As an adult, I’ve been able to allay a lot of these fears, but a lot of them have come at what could be seen as a cost. I ended up joining the military as a means to get myself off to college and away from my hometown and my past and to establish myself as my own person, not as someone’s son or “that kid from school”. The military has proven to be an interesting place for me as I have risen through the ranks, often terrified of either the task at hand or for blundering (and trust me, I’ve seen some classic, epic blunders, and can only imagine what the psychological toll is on the person leading that particular piece of the puzzle). Again, timing is everything – as a young private in the mid-90s, especially post-Somalia, I fit in just nicely with a group of folks who were struggling to be considered professionals in matching suits, working hard to legitimize their work after dealing with a major corporate scandal. The army taught me to overcome fears about skill – I had the training, and later, the experience, that I needed to get by, and that was everything. Fake it till you make it. Confidence grew along with knowledge, to the point where I could feel that line where I was making decisions based on fact and judgement, and things were going well. I still make mistakes – the difference now is in the ownership. I own my mistakes, and I use my own mistakes to help people around me to learn how to make better decisions.
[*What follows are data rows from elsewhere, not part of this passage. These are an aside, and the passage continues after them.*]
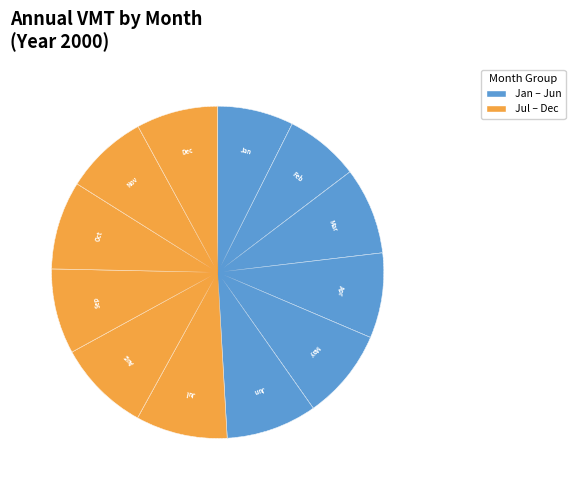

To the nearest percent, what is the average slice percentage?

8%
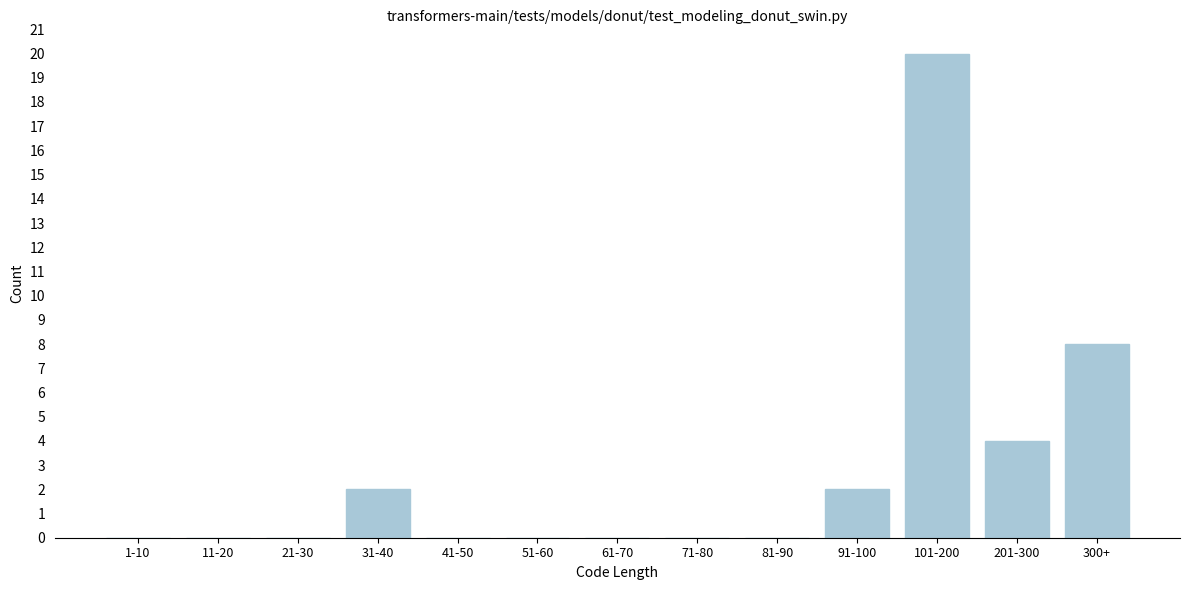

Reading left to right, transcribe all the data shown in this chart.

1-10=0	11-20=0	21-30=0	31-40=2	41-50=0	51-60=0	61-70=0	71-80=0	81-90=0	91-100=2	101-200=20	201-300=4	300+=8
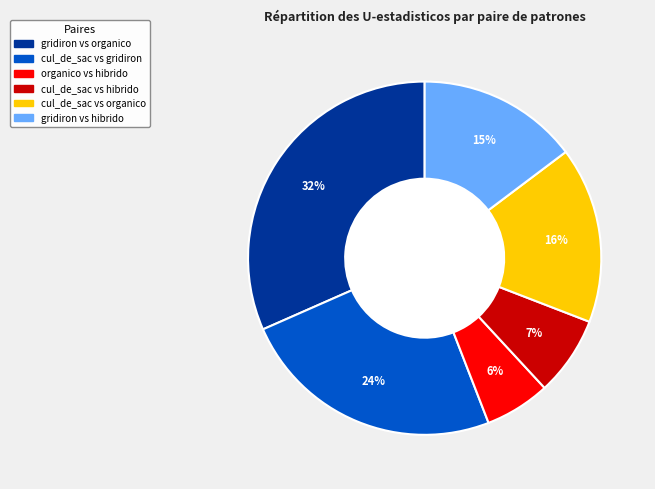

To the nearest percent, what is the average slice percentage?

17%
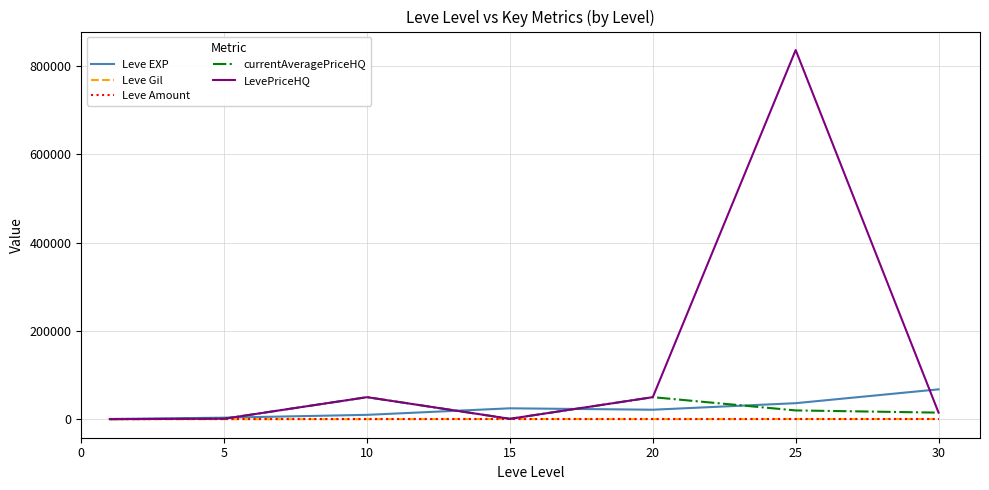

Which series has the widest spread of values?

LevePriceHQ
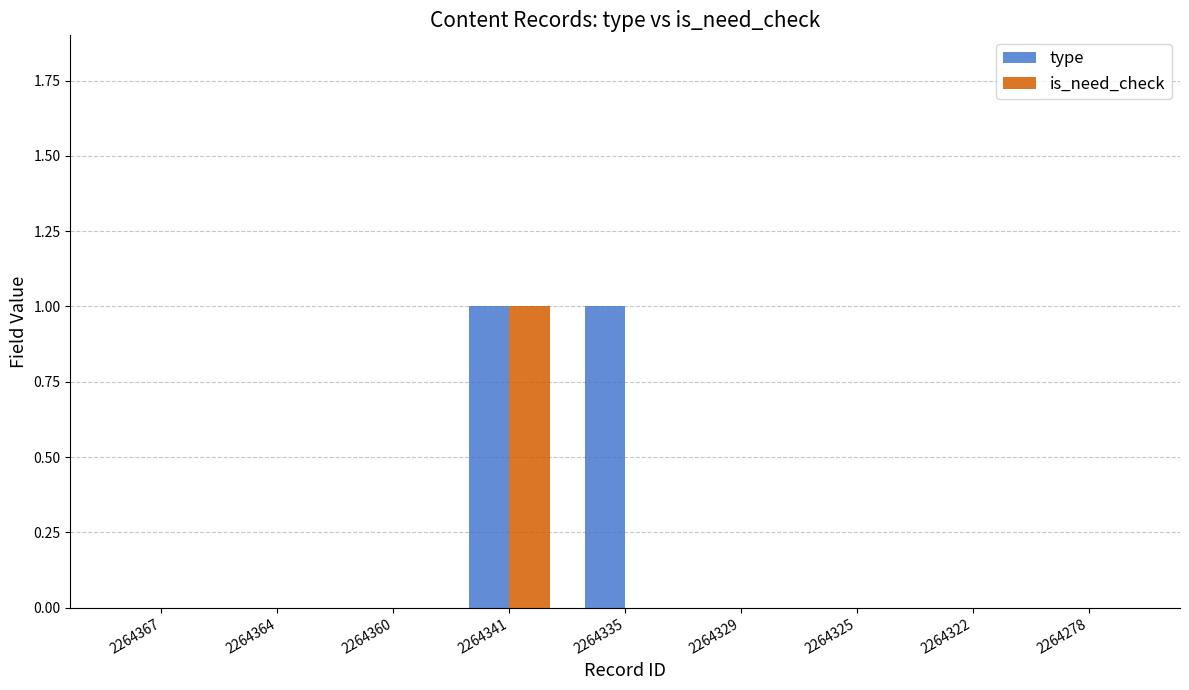

True or false: is_need_check has a value of 2 at 2264341.

False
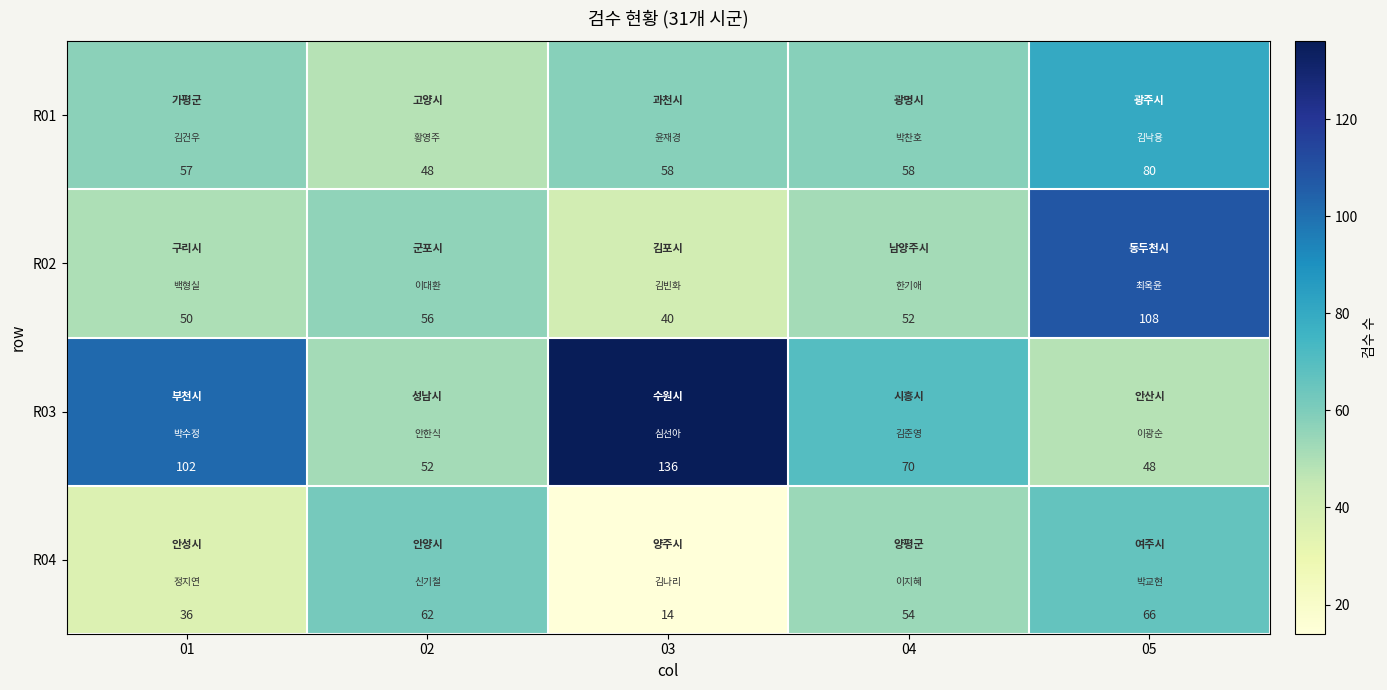

What is the difference between the second highest and minimum values in the R02 series?

16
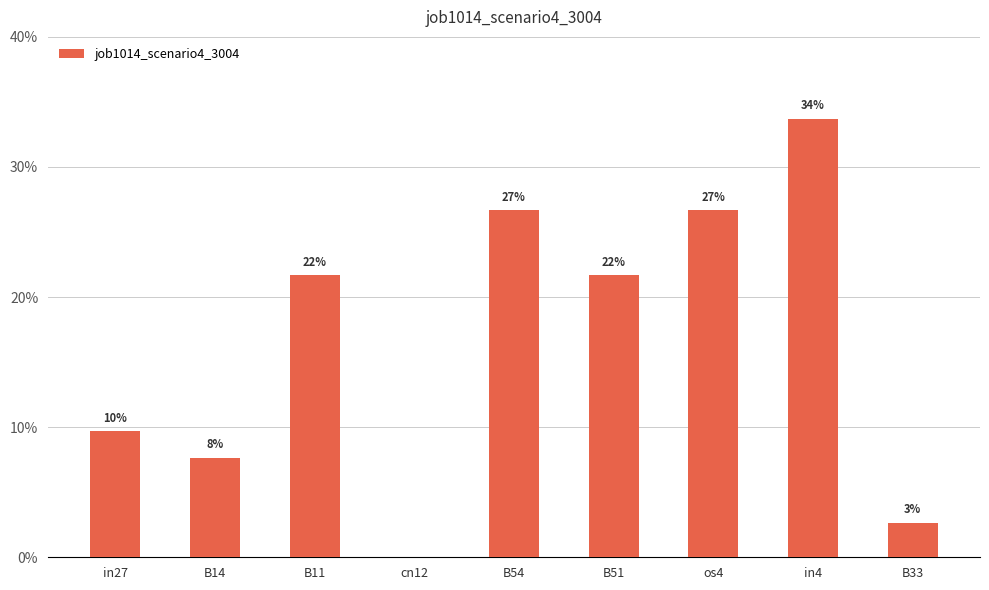

What is the change in value from cn12 to B51?

+0.2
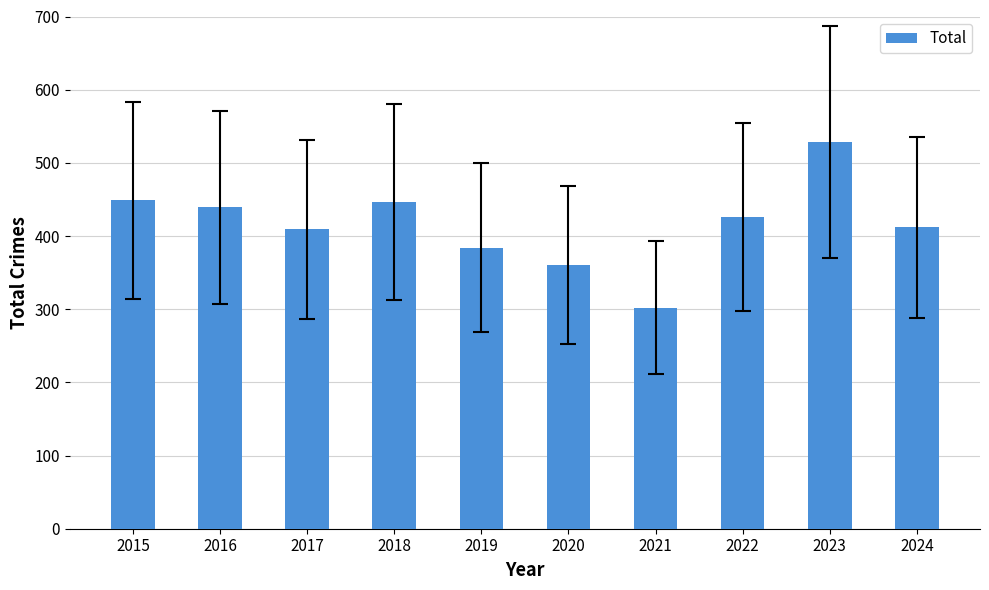

What is the average value?

416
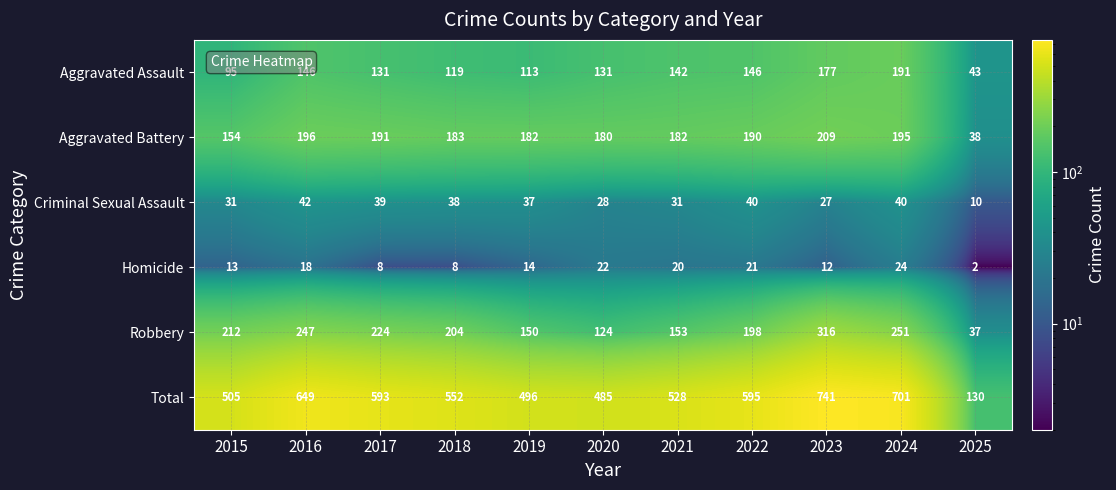

What is the sum of all Criminal Sexual Assault values?

363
Now that I have kids, I also have fears related to them. Especially challenging right now is my eldest, who is suffering with depression, anxiety, ADHD, and a deep want to experiment with drugs. He, too, is a smart cookie, but he’s running out of time to get foundational experience through school that will allow him to go out and be an adult in the world. I was on a backpacking trip in the Olympic Mountains earlier this year in an area without cell service and with the way things were headed, I had this sinking feeling that I’d be turning my phone on and getting word that he was dead. That’s the level of fear that I’m getting out of the experience with him.

He’s a strong kid. He knows the differences between right and wrong. He just ignores them and hasn’t been caught in a meaningful way yet. My other fear is that this youthful rebellion will catch up with him and completely tank his plans to go explore the world.